══ Excerpted text

In 1901, de Rokha joined Public School Number 3 in the town of Talca. The following year he joined the San Pelayo de Talca Seminary, from which he was expelled in 1911 for reading 'forbidden' authors like Rabelais and Voltaire and showing them to his classmates. His classmates give him the nickname "El amigo piedra" (The Stone/Rock Friend) which he would later transform into "Pablo de Rokha" (Pablo of Stone), although in this early period his work was signed under the pseudonym of Job Díaz.
Having been expelled from the seminary gave him the chance to move to Santiago, Chile, where he finished the last year of secondary school and enrolled to study Law and Engineering at the University of Chile. However, he soon left the university and dedicated his life to poetry and bohemian Santiago. Around that time he made friends with other intellectuals like Pedro Sienna, Ángel Cruchaga Santa María and Vicente Huidobro, the latter of whom would become the father of the creationism movement. De Rokha also discovered the philosophy of Friedrich Nietzsche, the poète maudit and Walt Whitman, with whom he identified strongly. He also worked as journalist for two newspapers "La razón" (Reason) and "La mañana" (The Morning), and published some of his first poems in the magazine "Juventud" (Youth).

════
══ Data

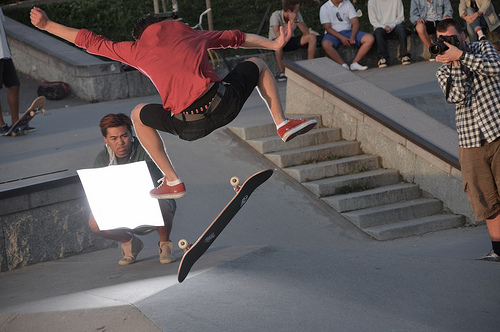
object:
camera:
[427, 34, 456, 55]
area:
[1, 0, 496, 332]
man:
[320, 0, 375, 71]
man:
[266, 1, 314, 82]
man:
[366, 0, 411, 67]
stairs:
[227, 112, 464, 239]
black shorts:
[139, 60, 258, 139]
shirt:
[78, 145, 176, 219]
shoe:
[276, 117, 315, 141]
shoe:
[149, 178, 186, 200]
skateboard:
[175, 167, 273, 282]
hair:
[98, 113, 133, 135]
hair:
[433, 17, 461, 30]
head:
[96, 114, 134, 157]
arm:
[39, 22, 129, 62]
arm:
[203, 29, 275, 49]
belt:
[175, 83, 224, 121]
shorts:
[137, 60, 259, 144]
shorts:
[268, 30, 304, 52]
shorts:
[323, 30, 367, 48]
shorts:
[414, 16, 440, 37]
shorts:
[1, 55, 21, 88]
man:
[411, 14, 496, 260]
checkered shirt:
[432, 40, 499, 148]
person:
[26, 4, 323, 198]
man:
[85, 113, 173, 264]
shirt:
[73, 18, 237, 110]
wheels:
[227, 177, 237, 185]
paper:
[72, 160, 164, 229]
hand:
[433, 39, 462, 62]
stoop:
[274, 24, 494, 55]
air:
[0, 0, 495, 133]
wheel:
[177, 238, 188, 248]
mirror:
[74, 160, 164, 230]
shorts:
[456, 144, 498, 219]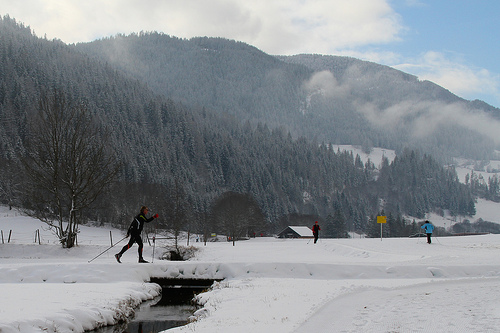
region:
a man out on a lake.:
[109, 191, 157, 273]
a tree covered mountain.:
[2, 12, 498, 235]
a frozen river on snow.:
[61, 214, 79, 251]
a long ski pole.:
[85, 227, 126, 267]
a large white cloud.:
[398, 48, 494, 113]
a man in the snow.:
[305, 222, 323, 243]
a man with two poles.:
[80, 200, 170, 275]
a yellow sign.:
[367, 210, 389, 235]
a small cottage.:
[277, 220, 317, 240]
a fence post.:
[2, 225, 17, 262]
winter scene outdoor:
[3, 8, 496, 326]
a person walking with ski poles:
[80, 200, 165, 265]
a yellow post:
[373, 212, 389, 241]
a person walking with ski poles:
[303, 218, 325, 248]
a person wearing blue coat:
[416, 215, 440, 245]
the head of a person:
[138, 202, 150, 217]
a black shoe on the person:
[136, 253, 151, 265]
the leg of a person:
[134, 236, 149, 259]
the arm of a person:
[143, 211, 158, 226]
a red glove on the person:
[151, 207, 161, 222]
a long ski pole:
[84, 232, 130, 266]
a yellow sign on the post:
[371, 208, 391, 226]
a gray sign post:
[377, 220, 383, 239]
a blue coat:
[420, 220, 438, 235]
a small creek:
[86, 272, 224, 331]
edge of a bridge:
[177, 262, 206, 287]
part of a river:
[153, 296, 184, 329]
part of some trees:
[204, 129, 269, 181]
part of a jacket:
[420, 222, 434, 235]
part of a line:
[297, 297, 316, 319]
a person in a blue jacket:
[417, 215, 441, 245]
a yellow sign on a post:
[372, 210, 393, 239]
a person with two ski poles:
[89, 197, 169, 266]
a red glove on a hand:
[151, 206, 165, 223]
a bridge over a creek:
[126, 258, 239, 295]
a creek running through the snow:
[78, 246, 255, 330]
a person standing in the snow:
[305, 216, 330, 250]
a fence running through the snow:
[1, 216, 255, 250]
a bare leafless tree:
[11, 81, 127, 263]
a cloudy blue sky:
[24, 4, 491, 99]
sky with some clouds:
[13, 4, 497, 109]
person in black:
[114, 191, 176, 281]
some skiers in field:
[83, 141, 465, 286]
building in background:
[256, 201, 357, 263]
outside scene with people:
[2, 2, 497, 329]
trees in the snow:
[5, 9, 496, 248]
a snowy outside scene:
[10, 22, 499, 331]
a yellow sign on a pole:
[364, 192, 413, 272]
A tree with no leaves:
[13, 78, 116, 273]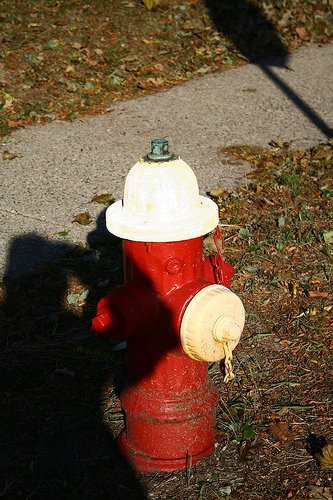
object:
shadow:
[200, 0, 332, 141]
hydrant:
[105, 138, 246, 476]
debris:
[240, 86, 256, 94]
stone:
[212, 440, 219, 449]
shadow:
[0, 198, 180, 498]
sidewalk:
[0, 41, 332, 295]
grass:
[271, 156, 307, 196]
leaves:
[0, 148, 24, 163]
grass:
[316, 181, 332, 210]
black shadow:
[199, 0, 289, 69]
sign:
[201, 0, 297, 72]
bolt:
[145, 242, 154, 255]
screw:
[165, 257, 182, 276]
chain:
[222, 341, 234, 385]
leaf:
[311, 441, 332, 469]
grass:
[0, 0, 332, 138]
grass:
[215, 358, 272, 453]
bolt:
[146, 137, 175, 163]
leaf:
[70, 210, 93, 227]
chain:
[208, 228, 224, 286]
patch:
[0, 0, 332, 499]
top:
[145, 137, 175, 163]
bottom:
[116, 423, 220, 477]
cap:
[105, 138, 219, 245]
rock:
[215, 483, 235, 496]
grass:
[101, 381, 125, 425]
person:
[0, 198, 181, 500]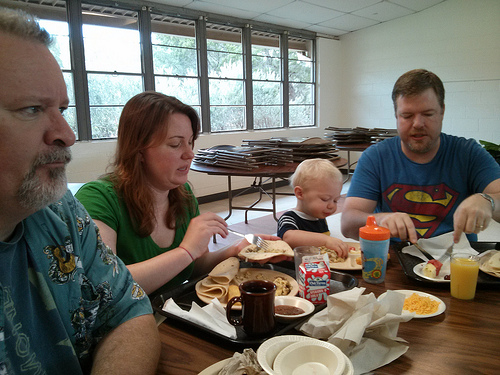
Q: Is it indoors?
A: Yes, it is indoors.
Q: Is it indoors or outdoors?
A: It is indoors.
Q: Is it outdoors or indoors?
A: It is indoors.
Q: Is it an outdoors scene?
A: No, it is indoors.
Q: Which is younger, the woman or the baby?
A: The baby is younger than the woman.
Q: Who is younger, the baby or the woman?
A: The baby is younger than the woman.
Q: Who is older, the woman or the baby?
A: The woman is older than the baby.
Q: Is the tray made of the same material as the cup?
A: Yes, both the tray and the cup are made of plastic.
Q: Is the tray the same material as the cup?
A: Yes, both the tray and the cup are made of plastic.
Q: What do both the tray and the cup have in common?
A: The material, both the tray and the cup are plastic.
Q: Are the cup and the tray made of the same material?
A: Yes, both the cup and the tray are made of plastic.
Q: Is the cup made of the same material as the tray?
A: Yes, both the cup and the tray are made of plastic.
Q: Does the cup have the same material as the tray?
A: Yes, both the cup and the tray are made of plastic.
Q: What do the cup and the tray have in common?
A: The material, both the cup and the tray are plastic.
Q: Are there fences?
A: No, there are no fences.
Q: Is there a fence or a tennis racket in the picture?
A: No, there are no fences or rackets.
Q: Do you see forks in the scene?
A: Yes, there is a fork.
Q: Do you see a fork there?
A: Yes, there is a fork.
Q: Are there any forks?
A: Yes, there is a fork.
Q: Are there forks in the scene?
A: Yes, there is a fork.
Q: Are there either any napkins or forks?
A: Yes, there is a fork.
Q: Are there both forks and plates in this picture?
A: Yes, there are both a fork and plates.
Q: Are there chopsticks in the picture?
A: No, there are no chopsticks.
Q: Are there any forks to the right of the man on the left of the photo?
A: Yes, there is a fork to the right of the man.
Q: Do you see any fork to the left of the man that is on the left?
A: No, the fork is to the right of the man.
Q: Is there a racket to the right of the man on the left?
A: No, there is a fork to the right of the man.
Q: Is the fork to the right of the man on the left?
A: Yes, the fork is to the right of the man.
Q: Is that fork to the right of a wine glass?
A: No, the fork is to the right of the man.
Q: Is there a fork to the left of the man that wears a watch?
A: Yes, there is a fork to the left of the man.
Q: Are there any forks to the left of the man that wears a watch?
A: Yes, there is a fork to the left of the man.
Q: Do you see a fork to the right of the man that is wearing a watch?
A: No, the fork is to the left of the man.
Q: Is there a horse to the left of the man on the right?
A: No, there is a fork to the left of the man.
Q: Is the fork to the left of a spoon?
A: No, the fork is to the left of the man.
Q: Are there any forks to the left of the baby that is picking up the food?
A: Yes, there is a fork to the left of the baby.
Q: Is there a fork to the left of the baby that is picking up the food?
A: Yes, there is a fork to the left of the baby.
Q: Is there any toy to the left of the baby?
A: No, there is a fork to the left of the baby.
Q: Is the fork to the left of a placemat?
A: No, the fork is to the left of the baby.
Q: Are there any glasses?
A: No, there are no glasses.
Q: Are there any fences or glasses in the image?
A: No, there are no glasses or fences.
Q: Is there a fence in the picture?
A: No, there are no fences.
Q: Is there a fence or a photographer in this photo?
A: No, there are no fences or photographers.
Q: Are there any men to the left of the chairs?
A: Yes, there is a man to the left of the chairs.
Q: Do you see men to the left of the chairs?
A: Yes, there is a man to the left of the chairs.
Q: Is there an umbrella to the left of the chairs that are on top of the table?
A: No, there is a man to the left of the chairs.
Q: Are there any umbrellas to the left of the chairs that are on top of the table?
A: No, there is a man to the left of the chairs.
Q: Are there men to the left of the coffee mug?
A: Yes, there is a man to the left of the coffee mug.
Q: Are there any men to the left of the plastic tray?
A: Yes, there is a man to the left of the tray.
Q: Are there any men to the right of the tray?
A: No, the man is to the left of the tray.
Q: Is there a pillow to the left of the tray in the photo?
A: No, there is a man to the left of the tray.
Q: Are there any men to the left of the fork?
A: Yes, there is a man to the left of the fork.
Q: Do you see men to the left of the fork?
A: Yes, there is a man to the left of the fork.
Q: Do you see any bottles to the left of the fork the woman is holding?
A: No, there is a man to the left of the fork.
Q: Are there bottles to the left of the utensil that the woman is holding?
A: No, there is a man to the left of the fork.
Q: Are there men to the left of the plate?
A: Yes, there is a man to the left of the plate.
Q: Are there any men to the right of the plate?
A: No, the man is to the left of the plate.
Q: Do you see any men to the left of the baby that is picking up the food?
A: Yes, there is a man to the left of the baby.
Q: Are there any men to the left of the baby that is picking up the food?
A: Yes, there is a man to the left of the baby.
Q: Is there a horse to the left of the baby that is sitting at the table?
A: No, there is a man to the left of the baby.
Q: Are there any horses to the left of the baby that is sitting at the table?
A: No, there is a man to the left of the baby.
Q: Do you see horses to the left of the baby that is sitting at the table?
A: No, there is a man to the left of the baby.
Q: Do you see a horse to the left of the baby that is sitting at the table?
A: No, there is a man to the left of the baby.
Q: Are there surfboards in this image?
A: No, there are no surfboards.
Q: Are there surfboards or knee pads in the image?
A: No, there are no surfboards or knee pads.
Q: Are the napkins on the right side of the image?
A: Yes, the napkins are on the right of the image.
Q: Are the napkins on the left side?
A: No, the napkins are on the right of the image.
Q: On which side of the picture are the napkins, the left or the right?
A: The napkins are on the right of the image.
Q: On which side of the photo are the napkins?
A: The napkins are on the right of the image.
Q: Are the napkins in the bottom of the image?
A: Yes, the napkins are in the bottom of the image.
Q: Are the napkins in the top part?
A: No, the napkins are in the bottom of the image.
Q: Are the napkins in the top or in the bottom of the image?
A: The napkins are in the bottom of the image.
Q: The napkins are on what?
A: The napkins are on the table.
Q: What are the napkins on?
A: The napkins are on the table.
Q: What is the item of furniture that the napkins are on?
A: The piece of furniture is a table.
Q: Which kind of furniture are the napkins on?
A: The napkins are on the table.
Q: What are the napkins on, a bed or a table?
A: The napkins are on a table.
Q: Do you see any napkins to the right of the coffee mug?
A: Yes, there are napkins to the right of the coffee mug.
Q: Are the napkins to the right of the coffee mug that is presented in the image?
A: Yes, the napkins are to the right of the coffee mug.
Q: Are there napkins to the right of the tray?
A: Yes, there are napkins to the right of the tray.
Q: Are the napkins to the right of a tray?
A: Yes, the napkins are to the right of a tray.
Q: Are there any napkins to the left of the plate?
A: No, the napkins are to the right of the plate.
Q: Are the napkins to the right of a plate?
A: Yes, the napkins are to the right of a plate.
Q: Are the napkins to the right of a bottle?
A: No, the napkins are to the right of a plate.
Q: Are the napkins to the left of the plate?
A: No, the napkins are to the right of the plate.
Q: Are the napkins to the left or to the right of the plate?
A: The napkins are to the right of the plate.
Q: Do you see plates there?
A: Yes, there is a plate.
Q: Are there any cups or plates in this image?
A: Yes, there is a plate.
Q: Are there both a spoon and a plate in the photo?
A: No, there is a plate but no spoons.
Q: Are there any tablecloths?
A: No, there are no tablecloths.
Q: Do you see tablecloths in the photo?
A: No, there are no tablecloths.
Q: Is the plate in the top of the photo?
A: No, the plate is in the bottom of the image.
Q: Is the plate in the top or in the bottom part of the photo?
A: The plate is in the bottom of the image.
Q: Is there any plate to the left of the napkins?
A: Yes, there is a plate to the left of the napkins.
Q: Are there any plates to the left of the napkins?
A: Yes, there is a plate to the left of the napkins.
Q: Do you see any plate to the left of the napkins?
A: Yes, there is a plate to the left of the napkins.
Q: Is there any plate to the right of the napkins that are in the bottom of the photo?
A: No, the plate is to the left of the napkins.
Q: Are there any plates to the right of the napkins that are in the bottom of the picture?
A: No, the plate is to the left of the napkins.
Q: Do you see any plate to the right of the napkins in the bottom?
A: No, the plate is to the left of the napkins.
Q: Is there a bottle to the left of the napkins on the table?
A: No, there is a plate to the left of the napkins.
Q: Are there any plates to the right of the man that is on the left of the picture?
A: Yes, there is a plate to the right of the man.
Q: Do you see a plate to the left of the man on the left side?
A: No, the plate is to the right of the man.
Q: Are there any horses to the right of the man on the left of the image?
A: No, there is a plate to the right of the man.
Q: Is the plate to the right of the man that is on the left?
A: Yes, the plate is to the right of the man.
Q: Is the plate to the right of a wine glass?
A: No, the plate is to the right of the man.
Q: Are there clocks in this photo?
A: No, there are no clocks.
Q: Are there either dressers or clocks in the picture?
A: No, there are no clocks or dressers.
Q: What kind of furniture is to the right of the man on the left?
A: The pieces of furniture are chairs.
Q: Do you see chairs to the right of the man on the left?
A: Yes, there are chairs to the right of the man.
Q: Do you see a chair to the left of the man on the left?
A: No, the chairs are to the right of the man.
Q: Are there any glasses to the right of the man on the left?
A: No, there are chairs to the right of the man.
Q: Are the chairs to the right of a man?
A: Yes, the chairs are to the right of a man.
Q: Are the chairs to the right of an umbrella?
A: No, the chairs are to the right of a man.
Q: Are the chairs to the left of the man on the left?
A: No, the chairs are to the right of the man.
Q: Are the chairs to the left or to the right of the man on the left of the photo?
A: The chairs are to the right of the man.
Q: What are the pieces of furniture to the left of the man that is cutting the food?
A: The pieces of furniture are chairs.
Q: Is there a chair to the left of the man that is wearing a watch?
A: Yes, there are chairs to the left of the man.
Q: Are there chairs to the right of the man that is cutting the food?
A: No, the chairs are to the left of the man.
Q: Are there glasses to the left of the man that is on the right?
A: No, there are chairs to the left of the man.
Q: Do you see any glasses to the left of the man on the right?
A: No, there are chairs to the left of the man.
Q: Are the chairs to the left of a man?
A: Yes, the chairs are to the left of a man.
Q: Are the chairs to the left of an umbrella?
A: No, the chairs are to the left of a man.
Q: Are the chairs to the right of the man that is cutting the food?
A: No, the chairs are to the left of the man.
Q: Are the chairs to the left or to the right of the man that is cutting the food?
A: The chairs are to the left of the man.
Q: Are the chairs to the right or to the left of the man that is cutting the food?
A: The chairs are to the left of the man.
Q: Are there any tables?
A: Yes, there is a table.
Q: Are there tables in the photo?
A: Yes, there is a table.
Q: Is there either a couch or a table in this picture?
A: Yes, there is a table.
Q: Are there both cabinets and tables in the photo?
A: No, there is a table but no cabinets.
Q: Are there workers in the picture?
A: No, there are no workers.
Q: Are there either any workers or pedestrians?
A: No, there are no workers or pedestrians.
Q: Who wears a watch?
A: The man wears a watch.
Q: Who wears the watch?
A: The man wears a watch.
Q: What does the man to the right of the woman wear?
A: The man wears a watch.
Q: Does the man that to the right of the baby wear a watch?
A: Yes, the man wears a watch.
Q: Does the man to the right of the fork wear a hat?
A: No, the man wears a watch.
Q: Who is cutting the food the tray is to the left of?
A: The man is cutting the food.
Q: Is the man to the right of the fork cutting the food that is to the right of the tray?
A: Yes, the man is cutting the food.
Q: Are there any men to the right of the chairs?
A: Yes, there is a man to the right of the chairs.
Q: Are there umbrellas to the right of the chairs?
A: No, there is a man to the right of the chairs.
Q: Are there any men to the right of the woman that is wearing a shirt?
A: Yes, there is a man to the right of the woman.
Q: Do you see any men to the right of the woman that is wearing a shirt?
A: Yes, there is a man to the right of the woman.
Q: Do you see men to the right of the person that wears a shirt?
A: Yes, there is a man to the right of the woman.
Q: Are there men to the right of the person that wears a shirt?
A: Yes, there is a man to the right of the woman.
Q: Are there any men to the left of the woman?
A: No, the man is to the right of the woman.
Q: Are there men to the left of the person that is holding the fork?
A: No, the man is to the right of the woman.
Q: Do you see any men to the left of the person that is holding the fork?
A: No, the man is to the right of the woman.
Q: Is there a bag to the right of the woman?
A: No, there is a man to the right of the woman.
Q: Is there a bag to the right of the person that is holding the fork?
A: No, there is a man to the right of the woman.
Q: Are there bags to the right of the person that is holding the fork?
A: No, there is a man to the right of the woman.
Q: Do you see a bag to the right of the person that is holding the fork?
A: No, there is a man to the right of the woman.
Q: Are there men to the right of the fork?
A: Yes, there is a man to the right of the fork.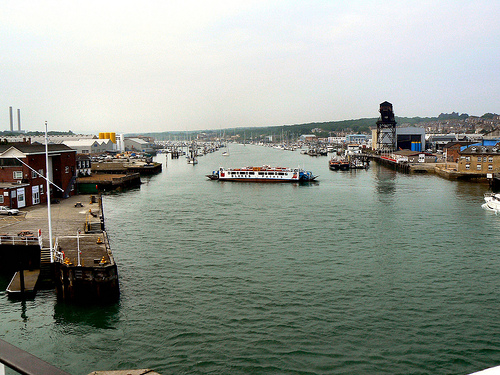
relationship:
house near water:
[0, 137, 93, 239] [199, 233, 423, 358]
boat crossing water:
[197, 145, 325, 204] [14, 133, 484, 368]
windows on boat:
[228, 169, 292, 183] [203, 161, 322, 188]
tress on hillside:
[436, 114, 488, 137] [264, 117, 434, 130]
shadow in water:
[373, 158, 398, 198] [199, 233, 423, 358]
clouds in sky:
[68, 22, 180, 55] [148, 31, 349, 90]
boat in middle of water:
[197, 145, 325, 204] [142, 191, 473, 343]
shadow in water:
[373, 160, 403, 192] [199, 233, 423, 358]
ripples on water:
[216, 257, 390, 345] [199, 233, 423, 358]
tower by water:
[360, 101, 409, 169] [199, 233, 423, 358]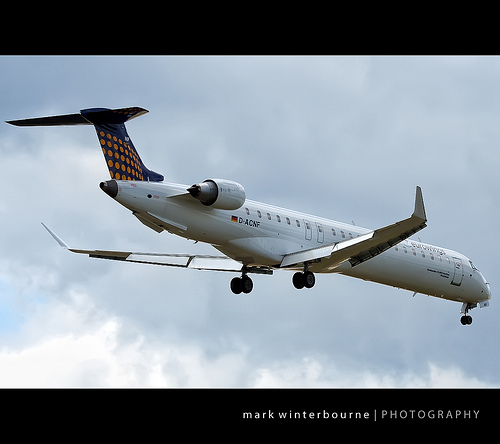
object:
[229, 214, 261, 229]
emblem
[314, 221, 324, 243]
door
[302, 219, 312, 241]
door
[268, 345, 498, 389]
clouds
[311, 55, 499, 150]
sky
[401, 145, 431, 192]
ground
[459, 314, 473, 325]
front wheel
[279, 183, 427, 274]
wing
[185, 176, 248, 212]
engine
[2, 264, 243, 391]
clouds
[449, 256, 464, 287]
hatch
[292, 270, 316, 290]
wheels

════

(Work instruction 1): According to the passage about Pablo de Rokha, why was he expelled from the San Pelayo de Talca Seminary? Answer in one to three sentences.
(Work instruction 2): Extend the passage about Pablo de Rokha, picking up right after its final sentence.
The entries are separate material, unrelated to the passage about Pablo de Rokha.

(Answer area 1): He was expelled in 1911 for reading "forbidden" authors such as Rabelais and Voltaire and for showing them to his classmates.

(Answer area 2):
De Rokha returned to Talca in 1914 feeling that he had failed in his goals. There, he read the collection of poems "Lo que me dijo el silencio" (What the silence told me) by Juana Inés de la Cruz, the first pseudonym of Luisa Anabalón Sanderson. Despite criticizing the poetry harshly, he fell in love with their writer and returned to Santiago in search of her. In 1916, Luisa Anabalón became his wife, changing her pseudonym to Winétt de Rokha.[7]
The poet went to the house of his future in-laws with a determined attitude, introducing himself as "a poet, and a very proud one". He was not welcomed by the family and became an enemy of his future father-in-law, Don Indalecio, to the point where they challenged each other to a duel. Before the agreed date of the duel, the young poet kidnapped Luisa and married her immediately. Years later the poet remembered the incident with his in-laws:
"¡Qué se había creído! El coronel Anabalón enseñándole urbanidad a mi heroísmo, como un elefante que le tirase la barba al mundo y más encima la suegra peluda y metafórica como el patíbulo."
"Who did he think he was! The colonel Anabalón teaching manners to my heroism, like an elephant pulling his beard at the world, and, on top of that, the mother in law hairy and metaphoric as the gallows."
That year (1916) the poet published a collection of poems, "Versos de infancia" (Verses from childhood), in the anthology "Selva lírica" (Lyric Jungle).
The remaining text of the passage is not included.